Exercise details – Using the listing below, return each line exactly as it reads.

Recorded data –
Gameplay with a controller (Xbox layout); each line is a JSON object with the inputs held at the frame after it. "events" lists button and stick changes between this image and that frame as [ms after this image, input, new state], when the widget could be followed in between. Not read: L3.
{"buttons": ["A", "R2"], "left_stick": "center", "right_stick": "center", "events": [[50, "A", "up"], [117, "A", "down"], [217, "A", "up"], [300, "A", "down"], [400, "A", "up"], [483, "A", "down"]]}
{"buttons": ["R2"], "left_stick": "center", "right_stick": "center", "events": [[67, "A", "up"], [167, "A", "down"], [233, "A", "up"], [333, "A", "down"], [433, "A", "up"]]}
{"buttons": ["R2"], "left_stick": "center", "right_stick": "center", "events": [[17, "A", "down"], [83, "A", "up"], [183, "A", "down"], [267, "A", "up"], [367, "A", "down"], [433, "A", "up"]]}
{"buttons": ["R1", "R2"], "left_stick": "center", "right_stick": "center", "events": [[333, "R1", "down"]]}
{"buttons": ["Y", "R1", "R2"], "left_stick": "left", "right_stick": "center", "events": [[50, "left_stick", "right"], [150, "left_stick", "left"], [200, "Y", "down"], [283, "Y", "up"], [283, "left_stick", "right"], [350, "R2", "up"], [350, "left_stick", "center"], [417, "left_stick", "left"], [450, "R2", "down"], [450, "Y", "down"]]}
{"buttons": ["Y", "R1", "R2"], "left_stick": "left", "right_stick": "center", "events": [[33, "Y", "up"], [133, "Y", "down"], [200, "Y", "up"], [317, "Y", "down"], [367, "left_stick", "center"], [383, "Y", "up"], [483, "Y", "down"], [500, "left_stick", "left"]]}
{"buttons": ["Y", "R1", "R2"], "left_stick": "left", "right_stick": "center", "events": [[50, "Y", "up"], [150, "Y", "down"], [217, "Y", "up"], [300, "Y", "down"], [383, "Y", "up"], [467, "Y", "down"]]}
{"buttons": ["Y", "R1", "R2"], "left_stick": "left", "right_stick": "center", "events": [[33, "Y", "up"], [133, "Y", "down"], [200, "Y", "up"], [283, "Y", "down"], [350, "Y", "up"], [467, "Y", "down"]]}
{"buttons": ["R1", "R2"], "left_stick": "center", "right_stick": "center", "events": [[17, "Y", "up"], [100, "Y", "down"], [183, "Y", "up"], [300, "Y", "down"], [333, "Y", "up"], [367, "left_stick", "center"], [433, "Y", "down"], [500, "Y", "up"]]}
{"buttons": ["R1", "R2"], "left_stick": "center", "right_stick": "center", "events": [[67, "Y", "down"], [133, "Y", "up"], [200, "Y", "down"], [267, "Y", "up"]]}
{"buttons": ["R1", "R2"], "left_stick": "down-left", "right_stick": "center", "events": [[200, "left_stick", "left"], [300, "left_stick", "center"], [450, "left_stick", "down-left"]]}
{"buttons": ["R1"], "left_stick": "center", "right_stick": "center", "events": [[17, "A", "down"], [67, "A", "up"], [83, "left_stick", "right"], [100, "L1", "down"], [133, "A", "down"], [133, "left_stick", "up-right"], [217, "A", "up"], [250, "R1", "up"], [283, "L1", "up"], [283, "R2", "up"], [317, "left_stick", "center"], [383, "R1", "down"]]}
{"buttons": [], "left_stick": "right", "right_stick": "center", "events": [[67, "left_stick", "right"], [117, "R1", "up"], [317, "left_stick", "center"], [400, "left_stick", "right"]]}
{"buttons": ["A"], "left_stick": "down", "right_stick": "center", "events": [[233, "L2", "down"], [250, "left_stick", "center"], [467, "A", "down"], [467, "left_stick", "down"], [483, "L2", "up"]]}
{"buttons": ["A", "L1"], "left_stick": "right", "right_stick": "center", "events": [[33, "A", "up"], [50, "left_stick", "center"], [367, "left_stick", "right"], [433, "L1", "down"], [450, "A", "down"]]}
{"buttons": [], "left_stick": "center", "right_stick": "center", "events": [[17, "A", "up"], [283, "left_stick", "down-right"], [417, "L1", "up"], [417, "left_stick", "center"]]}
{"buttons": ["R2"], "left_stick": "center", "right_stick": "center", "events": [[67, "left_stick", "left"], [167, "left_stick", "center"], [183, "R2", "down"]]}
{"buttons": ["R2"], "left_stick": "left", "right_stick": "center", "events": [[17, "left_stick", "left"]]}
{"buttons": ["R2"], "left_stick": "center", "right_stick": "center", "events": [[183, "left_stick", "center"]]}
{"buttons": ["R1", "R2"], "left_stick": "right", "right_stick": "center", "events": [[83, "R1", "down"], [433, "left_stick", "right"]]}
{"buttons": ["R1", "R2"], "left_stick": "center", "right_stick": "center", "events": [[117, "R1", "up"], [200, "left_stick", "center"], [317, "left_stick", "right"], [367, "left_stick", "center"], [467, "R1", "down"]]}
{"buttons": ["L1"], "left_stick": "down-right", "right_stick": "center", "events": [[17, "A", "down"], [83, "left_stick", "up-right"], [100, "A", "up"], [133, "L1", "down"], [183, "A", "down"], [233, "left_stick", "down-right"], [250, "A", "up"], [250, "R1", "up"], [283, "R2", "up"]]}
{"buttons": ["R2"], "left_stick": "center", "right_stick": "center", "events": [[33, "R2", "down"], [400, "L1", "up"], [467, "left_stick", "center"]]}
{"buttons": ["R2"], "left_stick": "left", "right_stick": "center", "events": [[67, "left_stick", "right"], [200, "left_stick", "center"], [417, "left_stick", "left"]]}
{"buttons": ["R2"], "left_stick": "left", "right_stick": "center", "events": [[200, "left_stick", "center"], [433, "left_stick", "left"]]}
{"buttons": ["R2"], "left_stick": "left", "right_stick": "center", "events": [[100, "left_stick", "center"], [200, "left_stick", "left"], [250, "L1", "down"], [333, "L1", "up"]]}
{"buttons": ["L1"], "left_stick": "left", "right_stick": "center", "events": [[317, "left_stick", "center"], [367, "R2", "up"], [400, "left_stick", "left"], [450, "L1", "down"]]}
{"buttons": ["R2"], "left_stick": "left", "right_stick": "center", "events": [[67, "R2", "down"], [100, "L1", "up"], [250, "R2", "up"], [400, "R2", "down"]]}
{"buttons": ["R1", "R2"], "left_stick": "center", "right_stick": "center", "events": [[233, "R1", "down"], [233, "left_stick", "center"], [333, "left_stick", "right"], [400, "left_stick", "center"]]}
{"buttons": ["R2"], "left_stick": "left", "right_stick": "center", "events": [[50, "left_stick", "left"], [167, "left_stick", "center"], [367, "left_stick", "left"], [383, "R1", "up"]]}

Task response –
Gameplay with a controller (Xbox layout); each line is a JSON object with the inputs held at the frame after it. "events" lists button and stick changes between this image and that frame as [ms after this image, input, new state], when the widget could be followed in between. Not read: L3.
{"buttons": ["A", "R2"], "left_stick": "center", "right_stick": "center", "events": [[50, "A", "up"], [117, "A", "down"], [217, "A", "up"], [300, "A", "down"], [400, "A", "up"], [483, "A", "down"]]}
{"buttons": ["R2"], "left_stick": "center", "right_stick": "center", "events": [[67, "A", "up"], [167, "A", "down"], [233, "A", "up"], [333, "A", "down"], [433, "A", "up"]]}
{"buttons": ["R2"], "left_stick": "center", "right_stick": "center", "events": [[17, "A", "down"], [83, "A", "up"], [183, "A", "down"], [267, "A", "up"], [367, "A", "down"], [433, "A", "up"]]}
{"buttons": ["R1", "R2"], "left_stick": "center", "right_stick": "center", "events": [[333, "R1", "down"]]}
{"buttons": ["Y", "R1", "R2"], "left_stick": "left", "right_stick": "center", "events": [[50, "left_stick", "right"], [150, "left_stick", "left"], [200, "Y", "down"], [283, "Y", "up"], [283, "left_stick", "right"], [350, "R2", "up"], [350, "left_stick", "center"], [417, "left_stick", "left"], [450, "R2", "down"], [450, "Y", "down"]]}
{"buttons": ["Y", "R1", "R2"], "left_stick": "left", "right_stick": "center", "events": [[33, "Y", "up"], [133, "Y", "down"], [200, "Y", "up"], [317, "Y", "down"], [367, "left_stick", "center"], [383, "Y", "up"], [483, "Y", "down"], [500, "left_stick", "left"]]}
{"buttons": ["Y", "R1", "R2"], "left_stick": "left", "right_stick": "center", "events": [[50, "Y", "up"], [150, "Y", "down"], [217, "Y", "up"], [300, "Y", "down"], [383, "Y", "up"], [467, "Y", "down"]]}
{"buttons": ["Y", "R1", "R2"], "left_stick": "left", "right_stick": "center", "events": [[33, "Y", "up"], [133, "Y", "down"], [200, "Y", "up"], [283, "Y", "down"], [350, "Y", "up"], [467, "Y", "down"]]}
{"buttons": ["R1", "R2"], "left_stick": "center", "right_stick": "center", "events": [[17, "Y", "up"], [100, "Y", "down"], [183, "Y", "up"], [300, "Y", "down"], [333, "Y", "up"], [367, "left_stick", "center"], [433, "Y", "down"], [500, "Y", "up"]]}
{"buttons": ["R1", "R2"], "left_stick": "center", "right_stick": "center", "events": [[67, "Y", "down"], [133, "Y", "up"], [200, "Y", "down"], [267, "Y", "up"]]}
{"buttons": ["R1", "R2"], "left_stick": "down-left", "right_stick": "center", "events": [[200, "left_stick", "left"], [300, "left_stick", "center"], [450, "left_stick", "down-left"]]}
{"buttons": ["R1"], "left_stick": "center", "right_stick": "center", "events": [[17, "A", "down"], [67, "A", "up"], [83, "left_stick", "right"], [100, "L1", "down"], [133, "A", "down"], [133, "left_stick", "up-right"], [217, "A", "up"], [250, "R1", "up"], [283, "L1", "up"], [283, "R2", "up"], [317, "left_stick", "center"], [383, "R1", "down"]]}
{"buttons": [], "left_stick": "right", "right_stick": "center", "events": [[67, "left_stick", "right"], [117, "R1", "up"], [317, "left_stick", "center"], [400, "left_stick", "right"]]}
{"buttons": ["A"], "left_stick": "down", "right_stick": "center", "events": [[233, "L2", "down"], [250, "left_stick", "center"], [467, "A", "down"], [467, "left_stick", "down"], [483, "L2", "up"]]}
{"buttons": ["A", "L1"], "left_stick": "right", "right_stick": "center", "events": [[33, "A", "up"], [50, "left_stick", "center"], [367, "left_stick", "right"], [433, "L1", "down"], [450, "A", "down"]]}
{"buttons": [], "left_stick": "center", "right_stick": "center", "events": [[17, "A", "up"], [283, "left_stick", "down-right"], [417, "L1", "up"], [417, "left_stick", "center"]]}
{"buttons": ["R2"], "left_stick": "center", "right_stick": "center", "events": [[67, "left_stick", "left"], [167, "left_stick", "center"], [183, "R2", "down"]]}
{"buttons": ["R2"], "left_stick": "left", "right_stick": "center", "events": [[17, "left_stick", "left"]]}
{"buttons": ["R2"], "left_stick": "center", "right_stick": "center", "events": [[183, "left_stick", "center"]]}
{"buttons": ["R1", "R2"], "left_stick": "right", "right_stick": "center", "events": [[83, "R1", "down"], [433, "left_stick", "right"]]}
{"buttons": ["R1", "R2"], "left_stick": "center", "right_stick": "center", "events": [[117, "R1", "up"], [200, "left_stick", "center"], [317, "left_stick", "right"], [367, "left_stick", "center"], [467, "R1", "down"]]}
{"buttons": ["L1"], "left_stick": "down-right", "right_stick": "center", "events": [[17, "A", "down"], [83, "left_stick", "up-right"], [100, "A", "up"], [133, "L1", "down"], [183, "A", "down"], [233, "left_stick", "down-right"], [250, "A", "up"], [250, "R1", "up"], [283, "R2", "up"]]}
{"buttons": ["R2"], "left_stick": "center", "right_stick": "center", "events": [[33, "R2", "down"], [400, "L1", "up"], [467, "left_stick", "center"]]}
{"buttons": ["R2"], "left_stick": "left", "right_stick": "center", "events": [[67, "left_stick", "right"], [200, "left_stick", "center"], [417, "left_stick", "left"]]}
{"buttons": ["R2"], "left_stick": "left", "right_stick": "center", "events": [[200, "left_stick", "center"], [433, "left_stick", "left"]]}
{"buttons": ["R2"], "left_stick": "left", "right_stick": "center", "events": [[100, "left_stick", "center"], [200, "left_stick", "left"], [250, "L1", "down"], [333, "L1", "up"]]}
{"buttons": ["L1"], "left_stick": "left", "right_stick": "center", "events": [[317, "left_stick", "center"], [367, "R2", "up"], [400, "left_stick", "left"], [450, "L1", "down"]]}
{"buttons": ["R2"], "left_stick": "left", "right_stick": "center", "events": [[67, "R2", "down"], [100, "L1", "up"], [250, "R2", "up"], [400, "R2", "down"]]}
{"buttons": ["R1", "R2"], "left_stick": "center", "right_stick": "center", "events": [[233, "R1", "down"], [233, "left_stick", "center"], [333, "left_stick", "right"], [400, "left_stick", "center"]]}
{"buttons": ["R2"], "left_stick": "left", "right_stick": "center", "events": [[50, "left_stick", "left"], [167, "left_stick", "center"], [367, "left_stick", "left"], [383, "R1", "up"]]}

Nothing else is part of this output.